Asal Muasal Hadirnya Nama Toko Kelontong

Asal Muasal Hadirnya Nama Toko Kelontong
info gambar utama

“Gula sekilo, garam dua, minyak tanah seliter”

“Gula sekilo, garam dua, minyak tanah seliter”

“Gula sekilo, garam dua, minyak tanah seliter”

Gumaman saya setiap kali akan belanja ke toko dekat rumah. Selalu mengingat-ingat apa yang harus dibeli.

Saya yakin masa kecil kalian juga melakukan hal yang sama ketika harus pergi ke toko untuk membeli pesanan ibu.

Toko yang tidak terlalu besar tapi ternyata cukup lengkap hadir di gang perumahaan memberikan kelegaan untuk ibu-ibu yang membutuhkan ketersediaan beras, alat mandi, dan sebagainya.

Saya hanya menganggapnya sebagai toko serba ada tetapi ternyata disebut sebagai toko kelontong oleh orang-orang sekitar. Sering juga mendengar istilah toko kelontong. Tapi, yang ada dipikiran saya toko serba ada dan toko kelontong adalah dua toko yang menjual barang berbeda.

Persepsi saya terhadap toko kelontong ketika pertama kali mendengarnya adalah toko yang menjual khusus alat-alat rumah tangga dan alat-alat yang terbuat dari alumunium. Mengacu pada bunyi panci-panci dan wajan-wajan yang bertabrakan, saya mempersepsikan toko kelontong seperti itu.

Bagaimana dengan kalian? Apa yang ada di pikiran kalian ketika pertama kali mendengar toko kelontong?

Toko kelontong sendiri merupakan toko yang menjual bahan dan barang keperluan rumah tangga. Berdasarkan definisi dari Kamus Besar Bahasa Indonesia (KBBI), kelontong memiliki dua definisi, yakni:

“Alat kelentungan yang selalu dibunyikan oleh penjaja barang dagangan untuk menarik perhatian pembeli.”

“Barang-barang untuk keperluan sehari-hari seperti sabun, sikat gigi, gelas, cangkir, mangkuk.”

Definisi yang diberikan oleh KBBI tersebut tidak lepas dari sejarah toko kelontong itu sendiri. Toko kelontong sudah ada sejak zaman dahulu. Kata kelontong mengacu pada sebuah alat bunyi-bunyian seperti tambur tetapi berbentuk kecil dan memiliki tali di sisi kiri dan kananya. Fungsi dari tali tersebut untuk membunyikan kelontong.

Pada setiap ujung tali terdapat biji-bijian yang menciptakan bunyi ketika dimainkan. Kelontong juga memiliki gagang sebagai pegangan. Cara memainkan alat tersebut dengan memutar gagang yang ada dan akan menggerakkan tali di kedua sisi. Terciptalah bunyi klothok–klothok.

Alat musik kelontongan | Sumber: Tembi.net
info gambar

Tampak familiar bukan?

• _TUGAS_:
1. Salin ulang bagian bacaan tentang toko kelontong yang dibuka dengan kata-kata berisi "Definisi yang diberikan" dan ditutup dengan "Terciptalah bunyi klothok–klothok.", lalu ganti setiap "tali" menjadi "senar".
2. Menurut bacaan tentang toko kelontong, mengapa penulis awalnya mengira toko kelontong khusus menjual alat rumah tangga dan barang dari alumunium?

• _Baris dari dataset tata letak_:
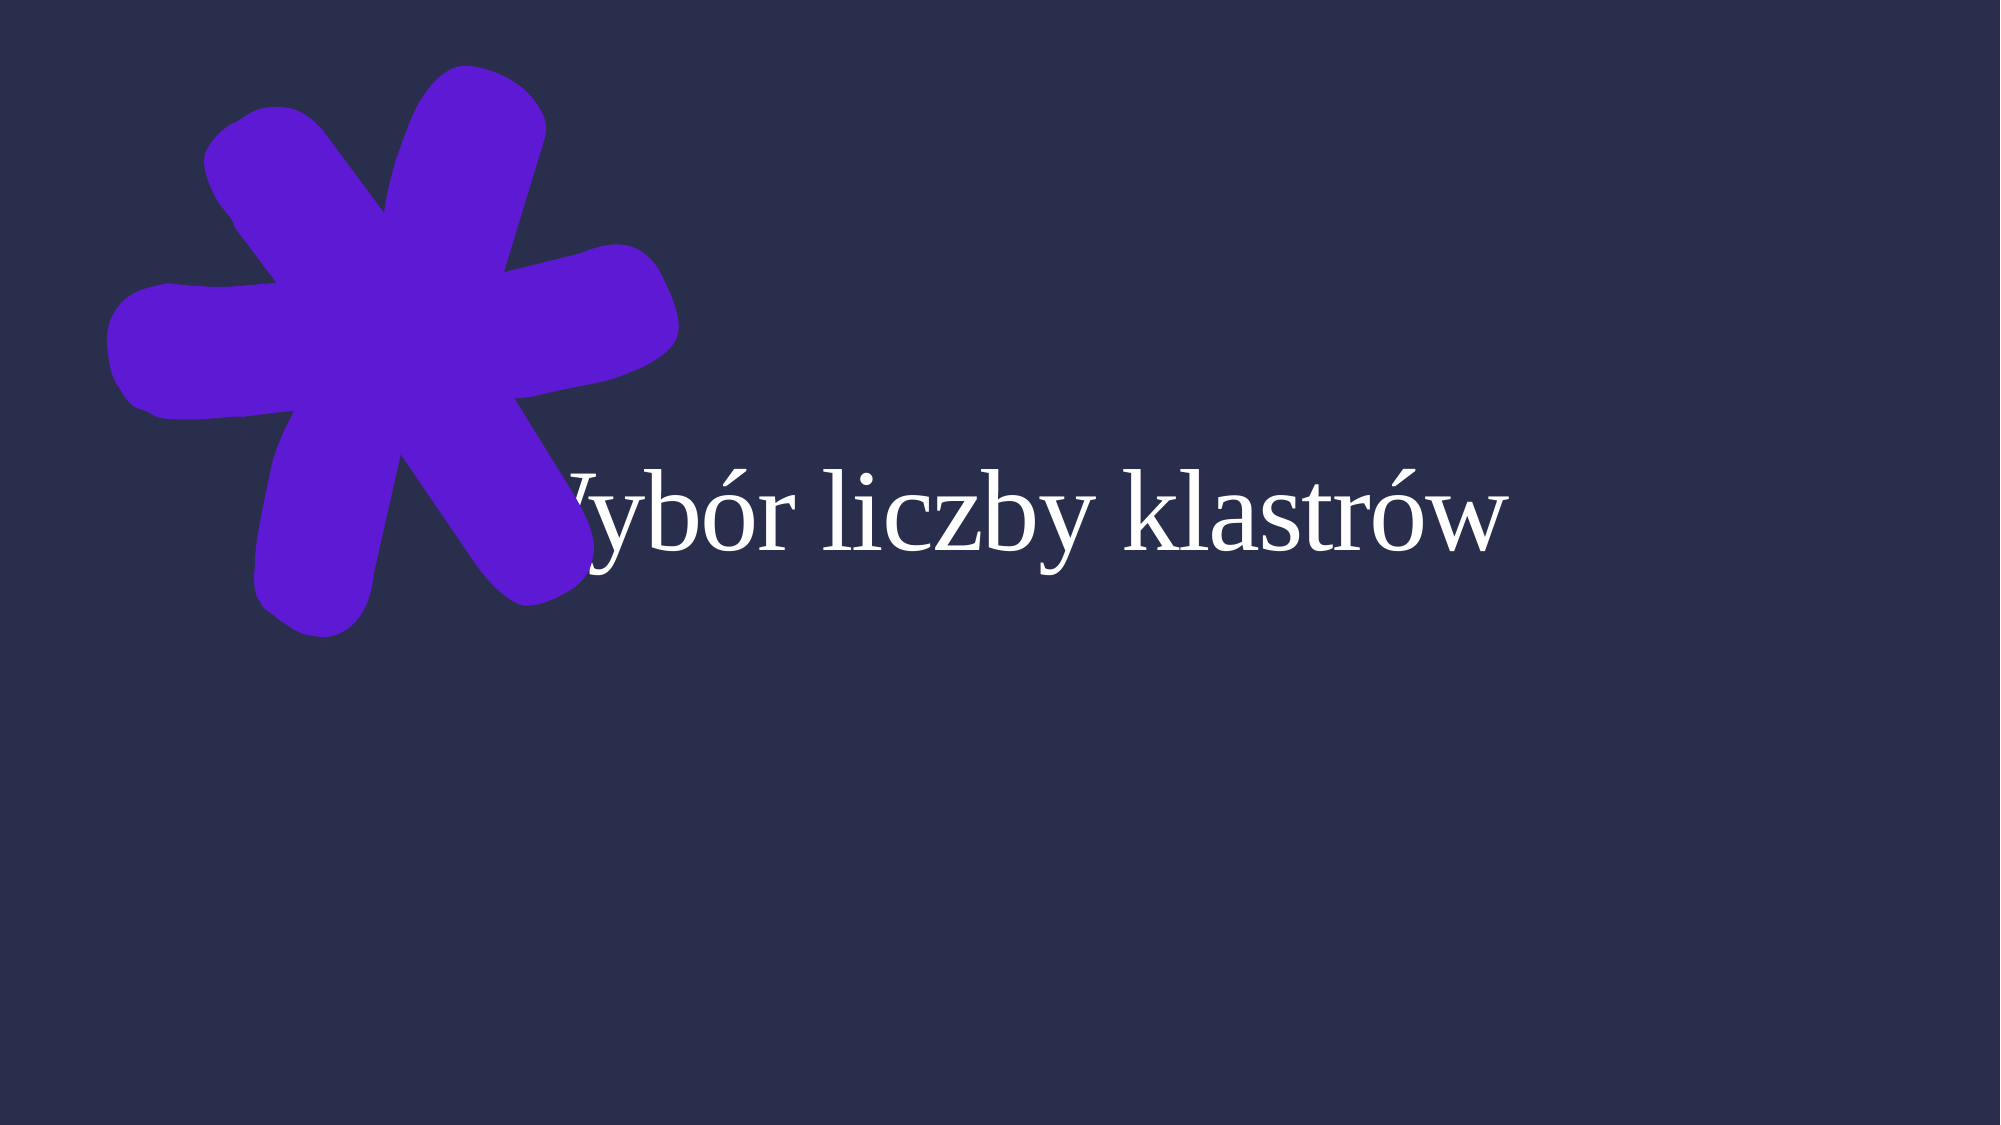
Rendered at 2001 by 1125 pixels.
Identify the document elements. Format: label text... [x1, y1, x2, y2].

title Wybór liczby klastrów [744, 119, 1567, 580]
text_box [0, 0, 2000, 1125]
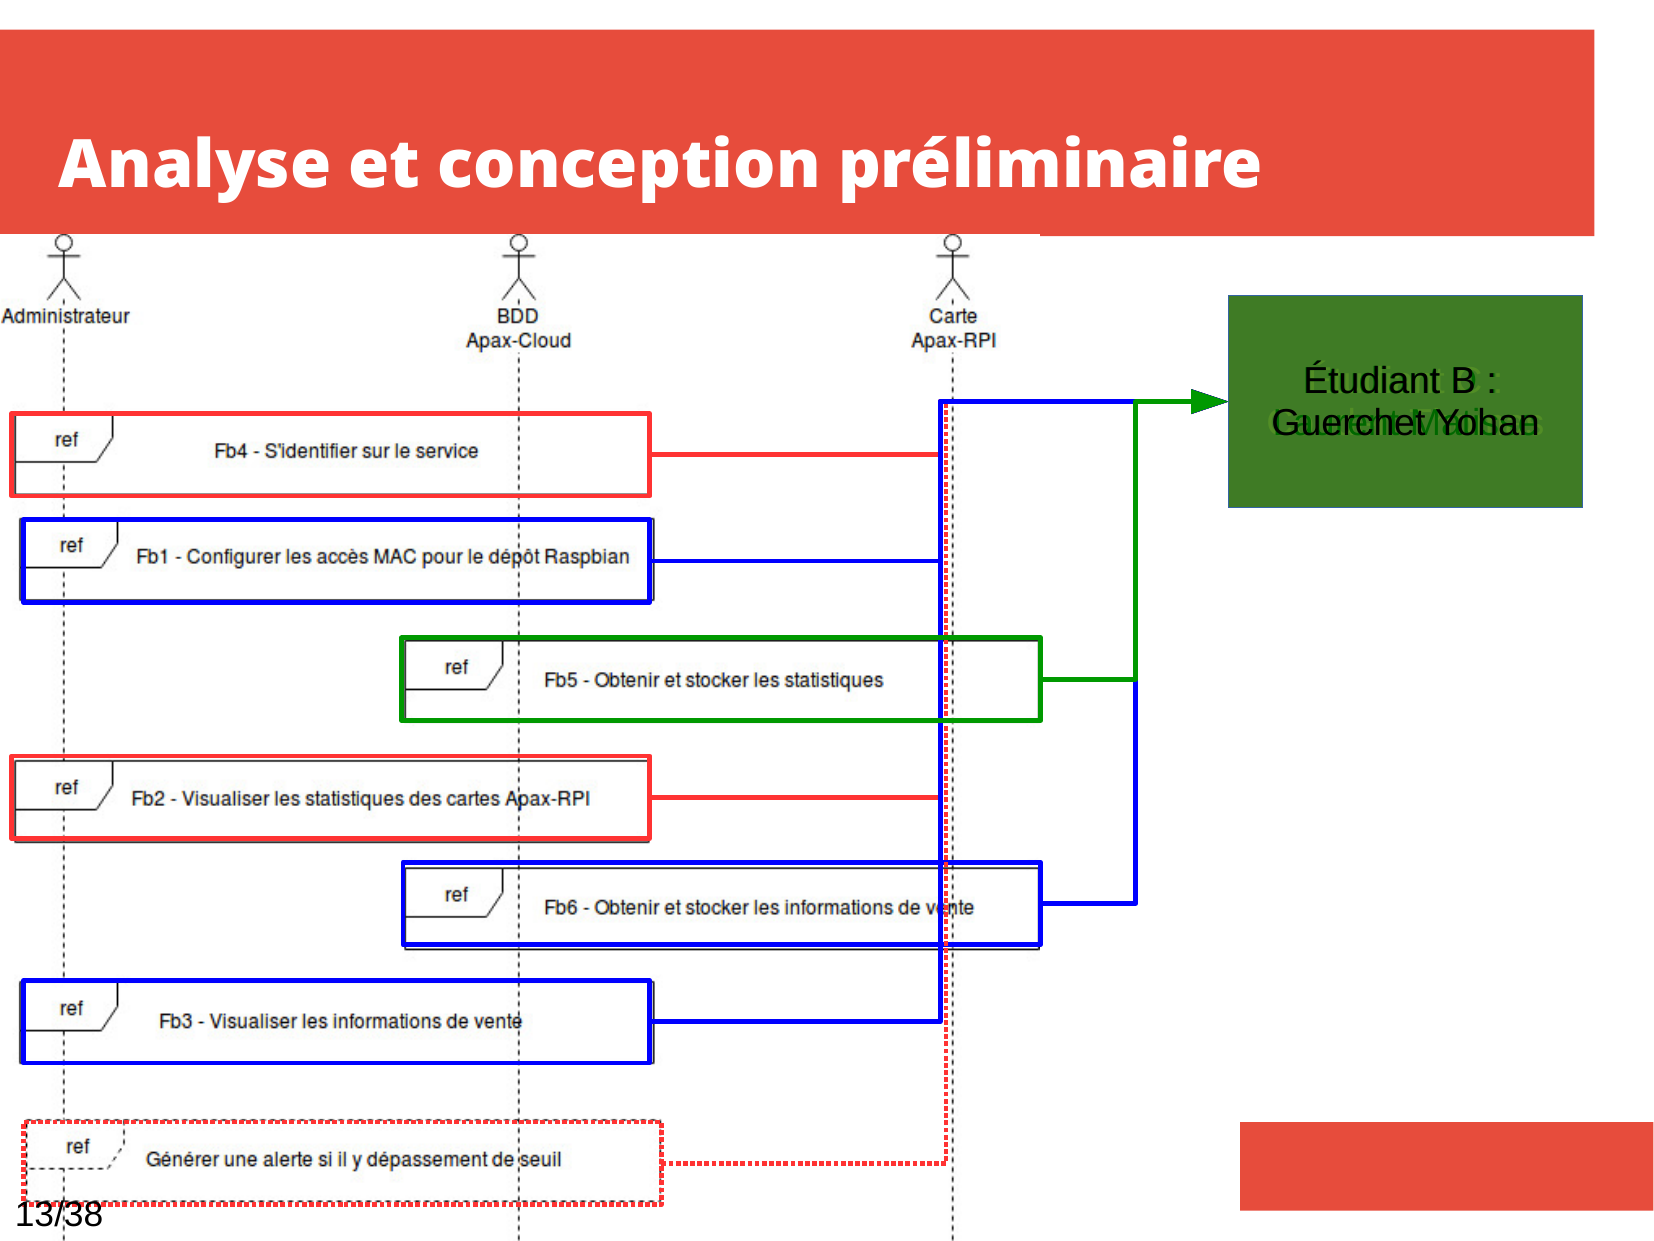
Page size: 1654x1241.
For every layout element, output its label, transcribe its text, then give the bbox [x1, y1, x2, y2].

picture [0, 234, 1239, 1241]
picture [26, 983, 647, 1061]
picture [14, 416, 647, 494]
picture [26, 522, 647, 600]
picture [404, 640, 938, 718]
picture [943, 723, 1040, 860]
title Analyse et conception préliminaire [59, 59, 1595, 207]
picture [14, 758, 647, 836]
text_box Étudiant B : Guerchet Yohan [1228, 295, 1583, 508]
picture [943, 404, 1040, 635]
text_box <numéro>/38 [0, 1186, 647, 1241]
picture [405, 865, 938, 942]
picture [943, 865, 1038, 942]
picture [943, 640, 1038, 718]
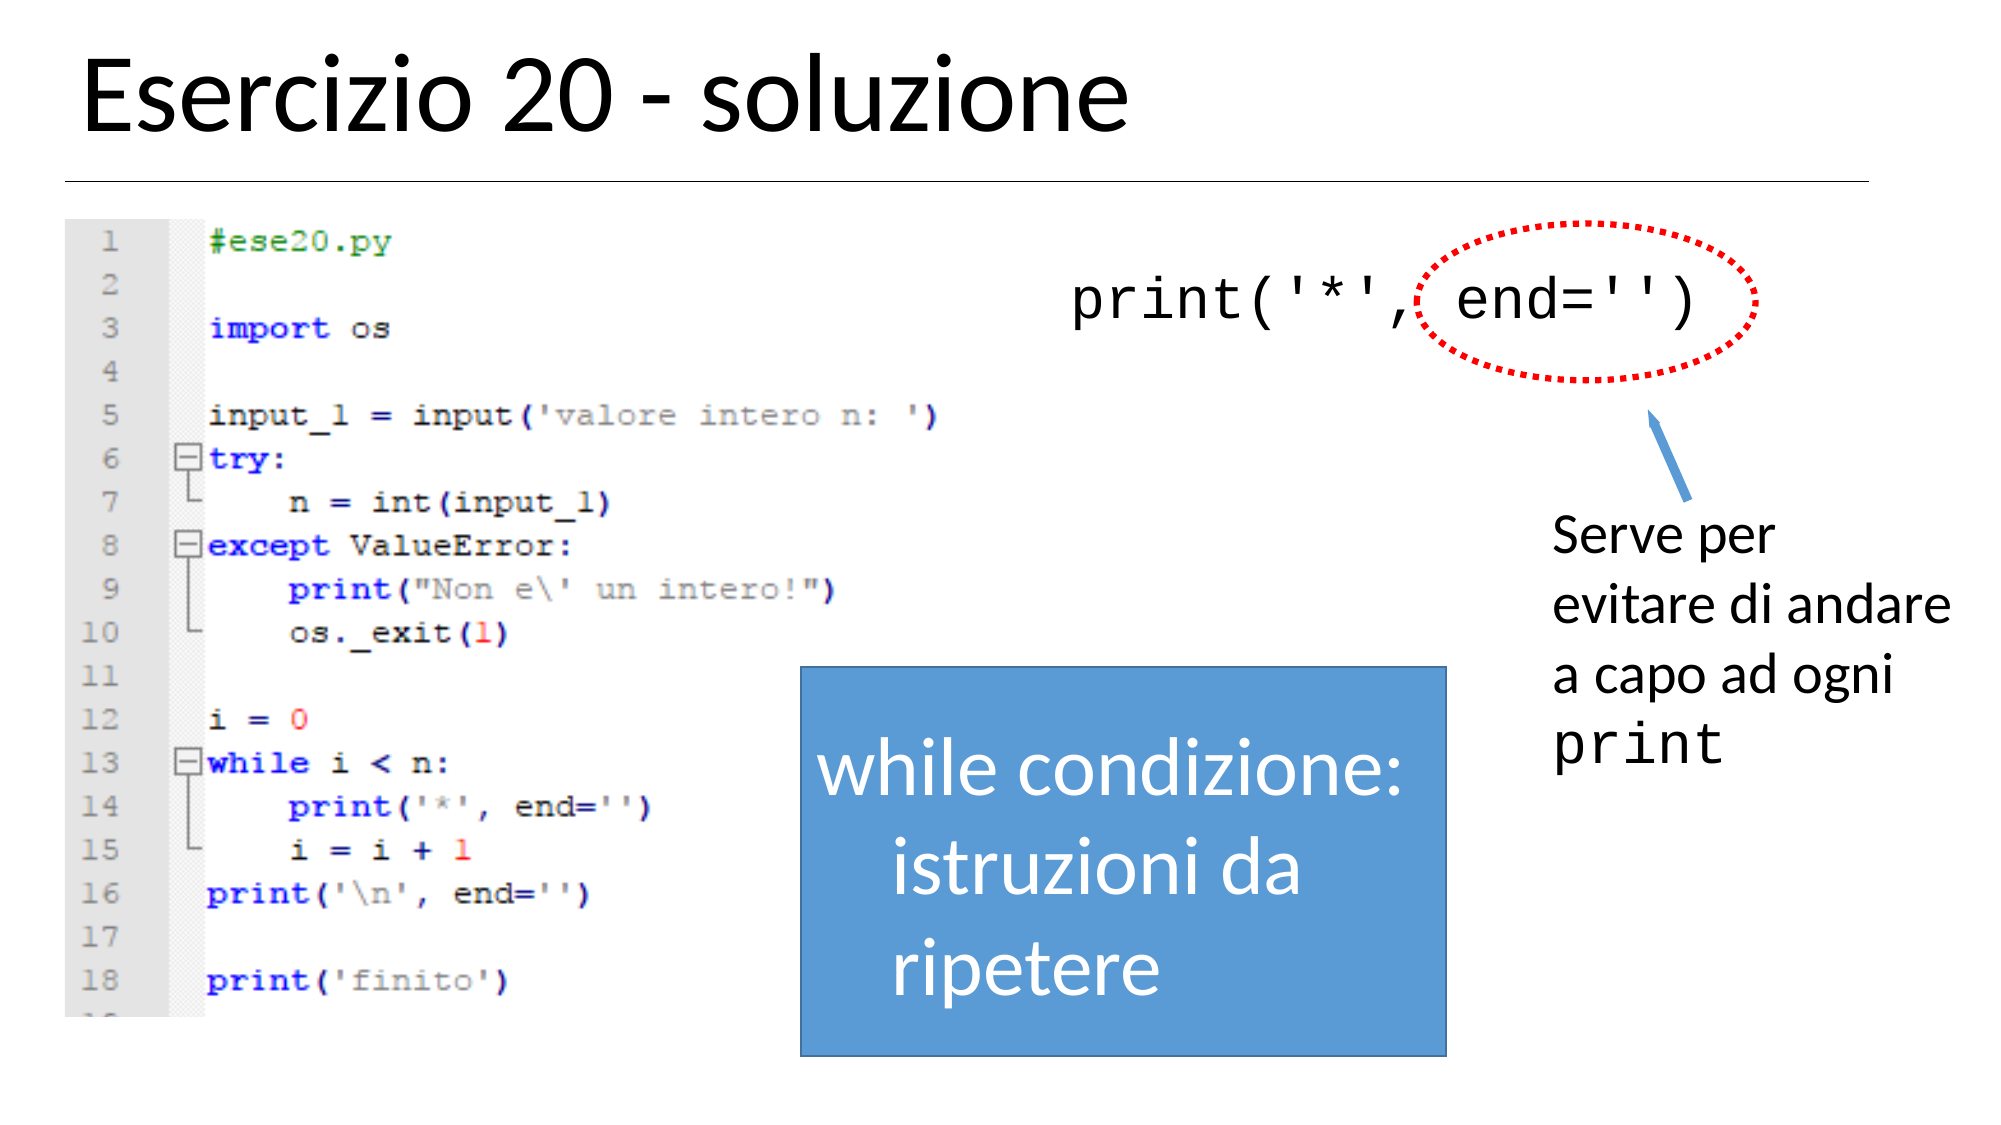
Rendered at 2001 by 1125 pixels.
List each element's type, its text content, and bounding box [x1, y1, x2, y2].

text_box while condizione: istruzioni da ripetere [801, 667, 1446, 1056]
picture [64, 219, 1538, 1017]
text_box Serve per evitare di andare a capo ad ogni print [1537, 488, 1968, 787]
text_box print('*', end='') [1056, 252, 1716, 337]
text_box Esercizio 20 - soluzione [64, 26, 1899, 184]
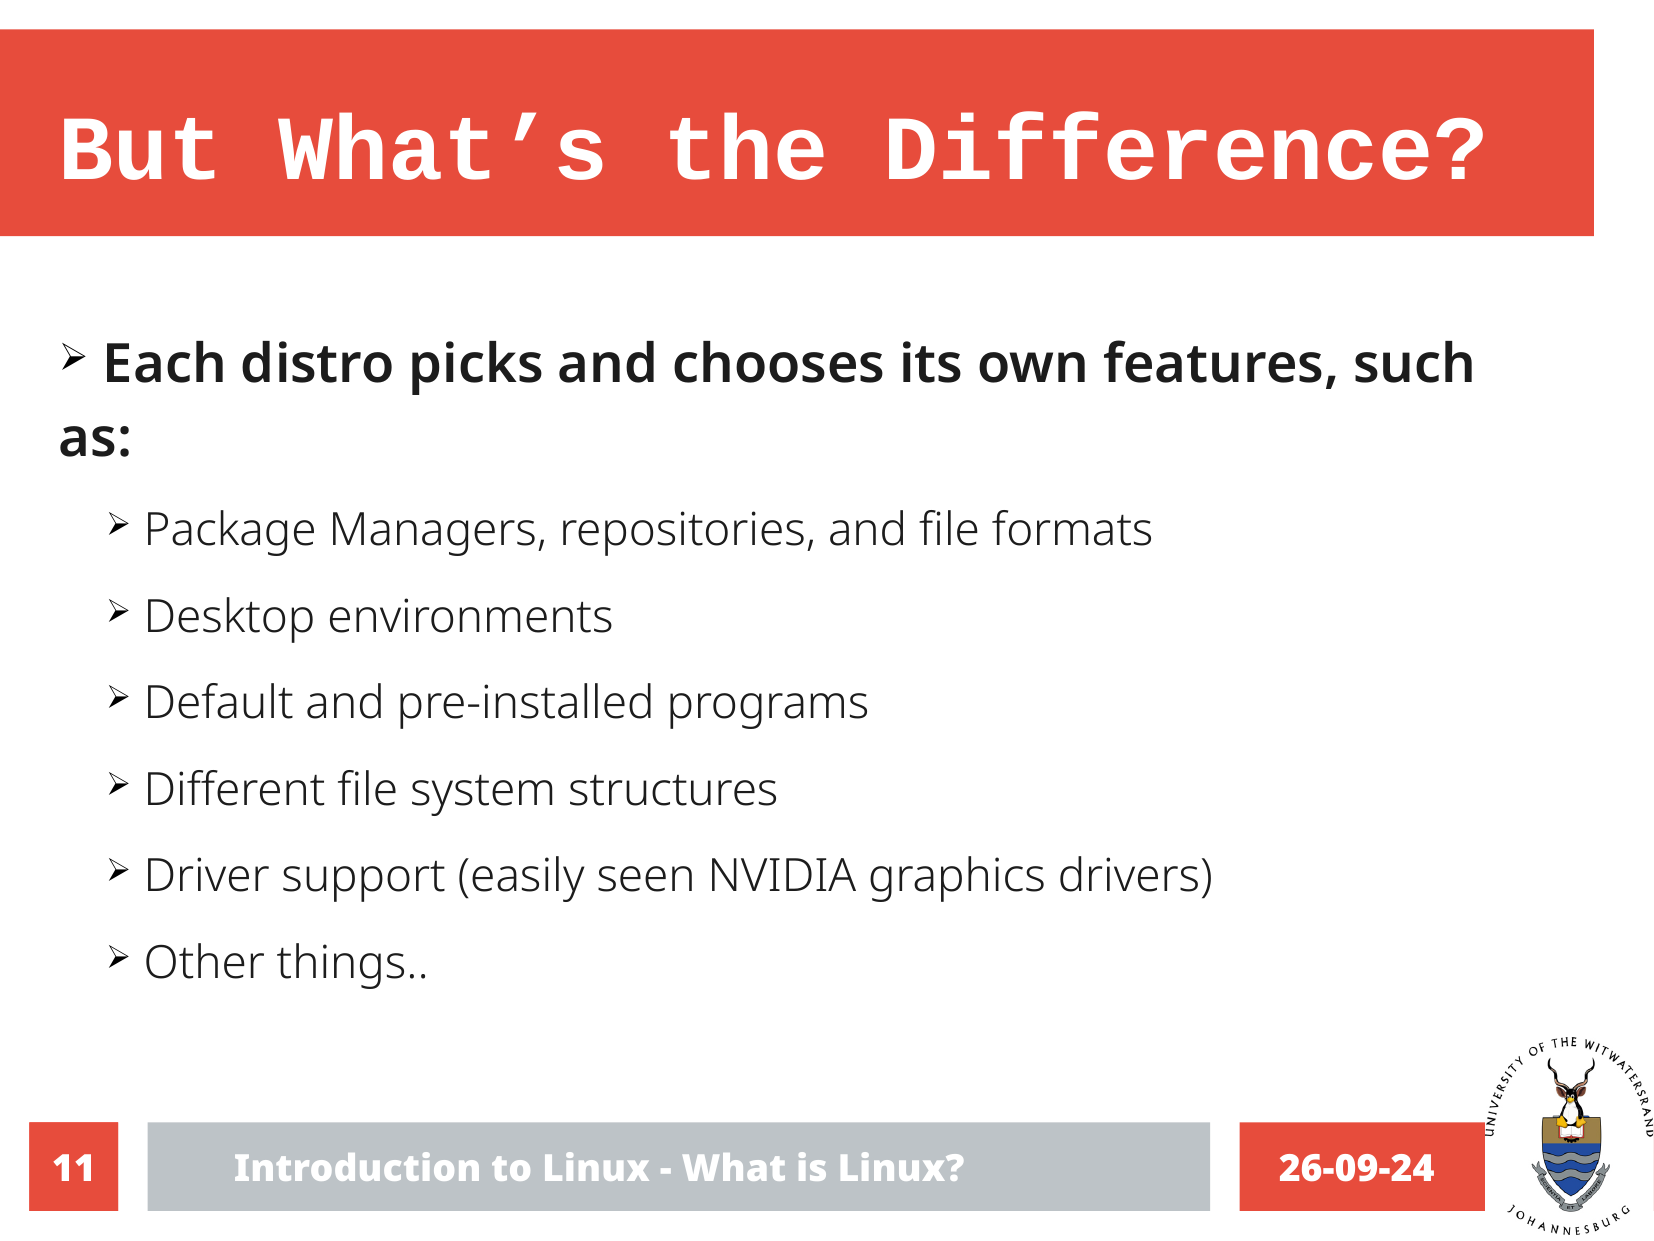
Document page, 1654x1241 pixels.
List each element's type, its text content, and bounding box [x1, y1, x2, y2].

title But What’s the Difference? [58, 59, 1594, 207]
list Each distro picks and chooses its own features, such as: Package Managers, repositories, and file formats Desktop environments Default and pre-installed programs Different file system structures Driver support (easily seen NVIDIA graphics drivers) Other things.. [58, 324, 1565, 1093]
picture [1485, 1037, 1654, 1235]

• _PEMBAHASAN JAWABAN_:
1.
Definisi yang diberikan oleh KBBI tersebut tidak lepas dari sejarah toko kelontong itu sendiri. Toko kelontong sudah ada sejak zaman dahulu. Kata kelontong mengacu pada sebuah alat bunyi-bunyian seperti tambur tetapi berbentuk kecil dan memiliki senar di sisi kiri dan kananya. Fungsi dari senar tersebut untuk membunyikan kelontong.

Pada setiap ujung senar terdapat biji-bijian yang menciptakan bunyi ketika dimainkan. Kelontong juga memiliki gagang sebagai pegangan. Cara memainkan alat tersebut dengan memutar gagang yang ada dan akan menggerakkan senar di kedua sisi. Terciptalah bunyi klothok–klothok.

2. Penulis mengira begitu karena bunyi panci-panci dan wajan-wajan yang bertabrakan. Dari bunyi itulah penulis membayangkan toko kelontong sebagai toko semacam itu.